┌─ DATA FOR THIS EXERCISE

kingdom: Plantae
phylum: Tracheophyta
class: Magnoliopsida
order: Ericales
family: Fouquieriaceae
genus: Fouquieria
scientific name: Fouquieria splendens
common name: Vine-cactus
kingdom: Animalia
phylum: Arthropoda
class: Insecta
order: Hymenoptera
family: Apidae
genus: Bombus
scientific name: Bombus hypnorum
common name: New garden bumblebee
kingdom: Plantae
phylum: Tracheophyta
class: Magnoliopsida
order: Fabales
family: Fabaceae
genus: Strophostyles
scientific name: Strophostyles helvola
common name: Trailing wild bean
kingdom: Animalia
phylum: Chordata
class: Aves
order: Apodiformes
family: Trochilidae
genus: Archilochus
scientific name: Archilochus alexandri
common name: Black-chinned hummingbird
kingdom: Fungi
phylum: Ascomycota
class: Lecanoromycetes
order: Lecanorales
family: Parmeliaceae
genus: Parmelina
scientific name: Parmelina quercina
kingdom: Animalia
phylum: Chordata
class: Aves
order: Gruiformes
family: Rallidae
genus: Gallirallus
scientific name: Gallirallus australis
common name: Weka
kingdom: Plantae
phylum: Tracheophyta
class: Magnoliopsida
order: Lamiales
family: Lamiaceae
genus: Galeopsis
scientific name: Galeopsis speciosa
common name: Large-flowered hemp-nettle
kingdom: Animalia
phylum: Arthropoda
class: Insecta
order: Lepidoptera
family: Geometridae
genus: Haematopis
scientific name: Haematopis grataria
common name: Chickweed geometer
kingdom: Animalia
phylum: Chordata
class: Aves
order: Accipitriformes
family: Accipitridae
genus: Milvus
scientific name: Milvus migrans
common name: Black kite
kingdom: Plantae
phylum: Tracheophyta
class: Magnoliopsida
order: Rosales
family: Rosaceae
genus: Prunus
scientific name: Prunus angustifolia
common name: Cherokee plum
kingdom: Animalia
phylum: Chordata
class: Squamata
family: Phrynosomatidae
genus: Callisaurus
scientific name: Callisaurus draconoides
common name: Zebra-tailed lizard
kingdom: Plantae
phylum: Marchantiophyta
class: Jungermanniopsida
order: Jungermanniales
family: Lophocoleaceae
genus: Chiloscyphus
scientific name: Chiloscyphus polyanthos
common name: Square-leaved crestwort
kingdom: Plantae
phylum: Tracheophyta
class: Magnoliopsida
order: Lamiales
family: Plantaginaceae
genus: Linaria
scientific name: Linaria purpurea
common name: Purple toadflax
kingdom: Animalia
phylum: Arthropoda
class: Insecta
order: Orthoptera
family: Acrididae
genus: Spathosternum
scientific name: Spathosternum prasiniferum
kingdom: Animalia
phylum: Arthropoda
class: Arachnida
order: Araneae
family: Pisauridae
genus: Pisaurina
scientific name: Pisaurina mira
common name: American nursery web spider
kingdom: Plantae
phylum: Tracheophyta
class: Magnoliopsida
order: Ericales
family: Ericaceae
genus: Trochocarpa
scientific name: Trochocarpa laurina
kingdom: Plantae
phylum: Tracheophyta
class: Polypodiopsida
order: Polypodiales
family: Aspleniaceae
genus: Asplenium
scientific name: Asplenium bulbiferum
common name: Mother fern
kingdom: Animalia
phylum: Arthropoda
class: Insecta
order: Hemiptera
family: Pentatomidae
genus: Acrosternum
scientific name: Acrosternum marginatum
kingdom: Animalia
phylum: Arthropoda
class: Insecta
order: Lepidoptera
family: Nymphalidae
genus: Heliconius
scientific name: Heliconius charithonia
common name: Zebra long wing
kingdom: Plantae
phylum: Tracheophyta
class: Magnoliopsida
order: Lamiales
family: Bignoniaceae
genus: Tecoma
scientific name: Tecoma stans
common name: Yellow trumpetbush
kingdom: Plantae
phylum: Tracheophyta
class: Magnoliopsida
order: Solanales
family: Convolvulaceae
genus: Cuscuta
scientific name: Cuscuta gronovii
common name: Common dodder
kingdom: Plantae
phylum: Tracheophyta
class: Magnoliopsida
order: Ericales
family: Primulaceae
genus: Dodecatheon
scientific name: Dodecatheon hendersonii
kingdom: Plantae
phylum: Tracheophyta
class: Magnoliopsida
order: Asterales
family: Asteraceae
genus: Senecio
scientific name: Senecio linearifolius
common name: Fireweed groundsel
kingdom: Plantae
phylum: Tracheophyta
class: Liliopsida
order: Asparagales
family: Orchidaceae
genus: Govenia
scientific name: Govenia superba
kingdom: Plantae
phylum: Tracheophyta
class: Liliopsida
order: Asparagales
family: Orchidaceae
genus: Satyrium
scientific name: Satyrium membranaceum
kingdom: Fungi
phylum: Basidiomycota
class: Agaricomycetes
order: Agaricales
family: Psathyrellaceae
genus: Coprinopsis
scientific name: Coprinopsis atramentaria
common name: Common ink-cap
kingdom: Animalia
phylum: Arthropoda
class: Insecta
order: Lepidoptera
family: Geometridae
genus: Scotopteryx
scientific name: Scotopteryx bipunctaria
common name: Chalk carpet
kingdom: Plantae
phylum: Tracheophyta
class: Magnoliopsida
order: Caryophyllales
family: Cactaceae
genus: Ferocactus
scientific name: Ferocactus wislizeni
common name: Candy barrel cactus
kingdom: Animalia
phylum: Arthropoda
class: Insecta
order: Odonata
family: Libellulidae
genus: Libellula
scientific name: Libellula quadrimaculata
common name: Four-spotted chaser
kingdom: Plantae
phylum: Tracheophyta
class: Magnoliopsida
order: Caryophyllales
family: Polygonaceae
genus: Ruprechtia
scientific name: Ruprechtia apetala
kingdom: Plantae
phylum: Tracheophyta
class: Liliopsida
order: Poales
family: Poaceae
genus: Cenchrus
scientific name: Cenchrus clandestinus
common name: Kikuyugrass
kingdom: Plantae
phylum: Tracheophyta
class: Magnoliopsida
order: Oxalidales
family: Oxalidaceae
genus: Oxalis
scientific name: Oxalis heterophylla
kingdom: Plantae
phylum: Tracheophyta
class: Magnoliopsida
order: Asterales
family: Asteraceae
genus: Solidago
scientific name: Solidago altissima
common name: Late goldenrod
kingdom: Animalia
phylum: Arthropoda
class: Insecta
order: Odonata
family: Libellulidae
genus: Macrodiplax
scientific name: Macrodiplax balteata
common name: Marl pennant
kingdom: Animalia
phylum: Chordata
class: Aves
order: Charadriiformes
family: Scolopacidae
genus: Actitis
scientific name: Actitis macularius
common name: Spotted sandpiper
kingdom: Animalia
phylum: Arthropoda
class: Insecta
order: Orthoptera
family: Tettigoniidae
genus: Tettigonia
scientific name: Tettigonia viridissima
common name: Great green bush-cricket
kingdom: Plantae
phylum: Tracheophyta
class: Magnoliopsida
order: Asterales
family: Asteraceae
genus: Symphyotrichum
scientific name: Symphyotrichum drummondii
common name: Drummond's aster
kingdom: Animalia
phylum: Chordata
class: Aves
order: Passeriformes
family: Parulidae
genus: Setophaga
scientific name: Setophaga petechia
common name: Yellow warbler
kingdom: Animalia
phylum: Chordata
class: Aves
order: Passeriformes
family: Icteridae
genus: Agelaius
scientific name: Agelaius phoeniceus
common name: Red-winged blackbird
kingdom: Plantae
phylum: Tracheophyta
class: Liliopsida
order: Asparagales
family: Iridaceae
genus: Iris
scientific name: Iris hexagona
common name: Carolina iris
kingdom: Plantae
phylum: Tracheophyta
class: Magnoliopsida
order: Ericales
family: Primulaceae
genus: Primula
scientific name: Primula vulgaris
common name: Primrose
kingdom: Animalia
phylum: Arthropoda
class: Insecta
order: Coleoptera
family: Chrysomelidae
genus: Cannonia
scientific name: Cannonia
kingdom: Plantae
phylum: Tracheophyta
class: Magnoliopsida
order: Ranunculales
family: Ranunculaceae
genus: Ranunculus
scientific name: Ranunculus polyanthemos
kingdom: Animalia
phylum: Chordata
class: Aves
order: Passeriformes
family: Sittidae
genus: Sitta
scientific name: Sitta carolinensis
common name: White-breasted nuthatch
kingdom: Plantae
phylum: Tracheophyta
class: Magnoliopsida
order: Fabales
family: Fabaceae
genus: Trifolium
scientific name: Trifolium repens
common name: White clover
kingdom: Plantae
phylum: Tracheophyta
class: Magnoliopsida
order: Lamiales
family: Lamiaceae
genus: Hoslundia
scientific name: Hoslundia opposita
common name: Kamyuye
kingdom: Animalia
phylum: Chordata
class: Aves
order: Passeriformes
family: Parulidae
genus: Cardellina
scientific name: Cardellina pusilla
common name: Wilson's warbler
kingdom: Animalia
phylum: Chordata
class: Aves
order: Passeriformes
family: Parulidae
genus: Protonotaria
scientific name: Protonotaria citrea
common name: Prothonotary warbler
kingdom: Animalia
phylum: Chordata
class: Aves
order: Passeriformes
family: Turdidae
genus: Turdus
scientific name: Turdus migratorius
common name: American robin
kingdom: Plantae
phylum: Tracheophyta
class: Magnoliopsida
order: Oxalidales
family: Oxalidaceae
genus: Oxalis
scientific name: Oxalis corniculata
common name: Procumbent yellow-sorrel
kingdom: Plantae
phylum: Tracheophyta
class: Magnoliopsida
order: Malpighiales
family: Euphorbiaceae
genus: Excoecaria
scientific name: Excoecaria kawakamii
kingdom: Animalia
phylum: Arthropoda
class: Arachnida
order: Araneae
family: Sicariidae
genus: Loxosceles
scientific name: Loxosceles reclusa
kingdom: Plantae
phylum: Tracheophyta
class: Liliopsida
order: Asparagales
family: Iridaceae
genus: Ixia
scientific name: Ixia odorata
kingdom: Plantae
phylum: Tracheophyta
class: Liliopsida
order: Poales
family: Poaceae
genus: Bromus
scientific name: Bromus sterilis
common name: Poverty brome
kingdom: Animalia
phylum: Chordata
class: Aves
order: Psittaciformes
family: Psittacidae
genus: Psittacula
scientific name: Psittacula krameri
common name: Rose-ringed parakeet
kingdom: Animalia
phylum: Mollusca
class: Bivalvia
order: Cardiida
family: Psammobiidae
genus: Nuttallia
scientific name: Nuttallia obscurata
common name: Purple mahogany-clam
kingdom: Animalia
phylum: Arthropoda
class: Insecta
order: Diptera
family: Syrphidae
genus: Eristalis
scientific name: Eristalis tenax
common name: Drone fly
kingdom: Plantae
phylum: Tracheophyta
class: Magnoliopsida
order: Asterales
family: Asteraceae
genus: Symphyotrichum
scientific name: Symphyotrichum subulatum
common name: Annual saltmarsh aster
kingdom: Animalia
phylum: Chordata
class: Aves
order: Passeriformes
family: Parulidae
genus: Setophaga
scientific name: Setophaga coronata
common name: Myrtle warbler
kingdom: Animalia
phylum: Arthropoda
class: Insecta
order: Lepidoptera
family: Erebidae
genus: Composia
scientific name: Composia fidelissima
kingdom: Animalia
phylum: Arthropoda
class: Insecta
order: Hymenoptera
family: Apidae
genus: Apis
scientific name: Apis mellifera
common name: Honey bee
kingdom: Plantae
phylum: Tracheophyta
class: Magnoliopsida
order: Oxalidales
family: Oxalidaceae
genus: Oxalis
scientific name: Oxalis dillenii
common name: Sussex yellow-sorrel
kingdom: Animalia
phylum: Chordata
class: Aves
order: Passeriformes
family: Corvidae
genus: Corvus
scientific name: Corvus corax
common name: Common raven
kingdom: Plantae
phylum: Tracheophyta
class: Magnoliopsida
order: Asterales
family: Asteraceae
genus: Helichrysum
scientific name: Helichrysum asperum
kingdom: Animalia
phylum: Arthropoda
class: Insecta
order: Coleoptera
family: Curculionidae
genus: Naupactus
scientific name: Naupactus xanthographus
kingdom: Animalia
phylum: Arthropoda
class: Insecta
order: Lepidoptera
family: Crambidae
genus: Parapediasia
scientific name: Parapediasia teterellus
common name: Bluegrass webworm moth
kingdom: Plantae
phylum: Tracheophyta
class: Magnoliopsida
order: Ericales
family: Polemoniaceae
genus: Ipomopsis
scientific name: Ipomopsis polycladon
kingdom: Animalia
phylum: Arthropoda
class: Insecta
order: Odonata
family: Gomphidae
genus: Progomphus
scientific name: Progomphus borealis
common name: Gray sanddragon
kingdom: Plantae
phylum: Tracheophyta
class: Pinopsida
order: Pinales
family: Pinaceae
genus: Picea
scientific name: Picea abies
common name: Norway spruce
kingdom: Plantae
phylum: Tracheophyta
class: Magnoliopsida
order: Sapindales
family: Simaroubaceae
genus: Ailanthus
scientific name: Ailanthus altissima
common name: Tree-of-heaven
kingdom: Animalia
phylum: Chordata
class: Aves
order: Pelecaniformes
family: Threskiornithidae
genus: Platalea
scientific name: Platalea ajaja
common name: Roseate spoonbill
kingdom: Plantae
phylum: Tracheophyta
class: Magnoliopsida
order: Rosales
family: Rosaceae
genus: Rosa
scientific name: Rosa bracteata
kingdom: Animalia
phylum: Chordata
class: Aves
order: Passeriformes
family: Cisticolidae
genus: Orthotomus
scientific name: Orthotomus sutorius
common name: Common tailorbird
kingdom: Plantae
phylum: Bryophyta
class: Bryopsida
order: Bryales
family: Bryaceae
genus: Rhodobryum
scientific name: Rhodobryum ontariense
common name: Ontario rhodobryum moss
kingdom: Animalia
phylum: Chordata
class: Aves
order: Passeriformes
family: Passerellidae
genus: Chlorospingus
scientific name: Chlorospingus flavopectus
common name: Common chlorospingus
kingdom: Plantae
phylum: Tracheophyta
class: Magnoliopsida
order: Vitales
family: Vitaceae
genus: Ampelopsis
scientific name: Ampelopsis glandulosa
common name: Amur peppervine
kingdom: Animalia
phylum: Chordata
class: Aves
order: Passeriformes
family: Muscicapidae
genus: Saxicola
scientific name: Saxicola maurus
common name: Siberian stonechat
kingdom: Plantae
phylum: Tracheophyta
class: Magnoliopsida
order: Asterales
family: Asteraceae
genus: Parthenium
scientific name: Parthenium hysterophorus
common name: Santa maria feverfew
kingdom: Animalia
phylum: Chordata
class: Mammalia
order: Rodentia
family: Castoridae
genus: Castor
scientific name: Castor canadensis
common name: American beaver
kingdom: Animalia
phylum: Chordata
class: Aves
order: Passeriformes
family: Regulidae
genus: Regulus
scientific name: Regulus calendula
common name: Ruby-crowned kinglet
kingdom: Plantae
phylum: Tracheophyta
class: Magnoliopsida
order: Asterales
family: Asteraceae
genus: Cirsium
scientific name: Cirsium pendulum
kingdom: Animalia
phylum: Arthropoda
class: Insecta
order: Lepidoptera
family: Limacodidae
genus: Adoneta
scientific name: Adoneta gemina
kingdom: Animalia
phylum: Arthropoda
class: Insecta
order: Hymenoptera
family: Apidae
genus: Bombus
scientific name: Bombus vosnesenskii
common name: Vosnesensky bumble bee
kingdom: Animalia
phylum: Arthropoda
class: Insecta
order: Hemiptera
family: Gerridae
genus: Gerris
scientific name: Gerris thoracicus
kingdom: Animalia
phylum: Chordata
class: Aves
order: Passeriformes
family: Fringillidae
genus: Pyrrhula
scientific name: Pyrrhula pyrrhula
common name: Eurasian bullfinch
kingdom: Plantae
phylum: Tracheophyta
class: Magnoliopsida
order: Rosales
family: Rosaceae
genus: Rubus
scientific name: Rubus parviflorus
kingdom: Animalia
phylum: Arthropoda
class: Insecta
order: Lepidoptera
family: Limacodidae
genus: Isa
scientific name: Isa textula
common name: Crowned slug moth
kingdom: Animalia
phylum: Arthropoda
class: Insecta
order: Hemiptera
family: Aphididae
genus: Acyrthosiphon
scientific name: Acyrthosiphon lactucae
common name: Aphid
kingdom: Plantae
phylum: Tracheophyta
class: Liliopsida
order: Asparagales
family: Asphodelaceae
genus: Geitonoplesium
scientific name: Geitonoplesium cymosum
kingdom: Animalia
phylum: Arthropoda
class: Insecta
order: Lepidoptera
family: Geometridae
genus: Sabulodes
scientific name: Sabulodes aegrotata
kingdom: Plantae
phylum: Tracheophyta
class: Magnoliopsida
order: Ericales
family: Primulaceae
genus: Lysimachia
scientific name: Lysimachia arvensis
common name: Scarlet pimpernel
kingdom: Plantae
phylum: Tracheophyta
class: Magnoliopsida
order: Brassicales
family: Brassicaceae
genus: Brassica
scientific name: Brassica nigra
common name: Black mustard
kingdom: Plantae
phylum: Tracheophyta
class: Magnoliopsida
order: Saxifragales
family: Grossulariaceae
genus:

└─

• **EXERCISE**
Reproduce only the lines starting with the line containing "common name: Gray sanddragon" and going on through the line containing "family: Regulidae", swapping "scientific name" for "species" wherever it occurs and keeping everything else unchanged.

• **THE OUTPUT**
common name: Gray sanddragon
kingdom: Plantae
phylum: Tracheophyta
class: Pinopsida
order: Pinales
family: Pinaceae
genus: Picea
species: Picea abies
common name: Norway spruce
kingdom: Plantae
phylum: Tracheophyta
class: Magnoliopsida
order: Sapindales
family: Simaroubaceae
genus: Ailanthus
species: Ailanthus altissima
common name: Tree-of-heaven
kingdom: Animalia
phylum: Chordata
class: Aves
order: Pelecaniformes
family: Threskiornithidae
genus: Platalea
species: Platalea ajaja
common name: Roseate spoonbill
kingdom: Plantae
phylum: Tracheophyta
class: Magnoliopsida
order: Rosales
family: Rosaceae
genus: Rosa
species: Rosa bracteata
kingdom: Animalia
phylum: Chordata
class: Aves
order: Passeriformes
family: Cisticolidae
genus: Orthotomus
species: Orthotomus sutorius
common name: Common tailorbird
kingdom: Plantae
phylum: Bryophyta
class: Bryopsida
order: Bryales
family: Bryaceae
genus: Rhodobryum
species: Rhodobryum ontariense
common name: Ontario rhodobryum moss
kingdom: Animalia
phylum: Chordata
class: Aves
order: Passeriformes
family: Passerellidae
genus: Chlorospingus
species: Chlorospingus flavopectus
common name: Common chlorospingus
kingdom: Plantae
phylum: Tracheophyta
class: Magnoliopsida
order: Vitales
family: Vitaceae
genus: Ampelopsis
species: Ampelopsis glandulosa
common name: Amur peppervine
kingdom: Animalia
phylum: Chordata
class: Aves
order: Passeriformes
family: Muscicapidae
genus: Saxicola
species: Saxicola maurus
common name: Siberian stonechat
kingdom: Plantae
phylum: Tracheophyta
class: Magnoliopsida
order: Asterales
family: Asteraceae
genus: Parthenium
species: Parthenium hysterophorus
common name: Santa maria feverfew
kingdom: Animalia
phylum: Chordata
class: Mammalia
order: Rodentia
family: Castoridae
genus: Castor
species: Castor canadensis
common name: American beaver
kingdom: Animalia
phylum: Chordata
class: Aves
order: Passeriformes
family: Regulidae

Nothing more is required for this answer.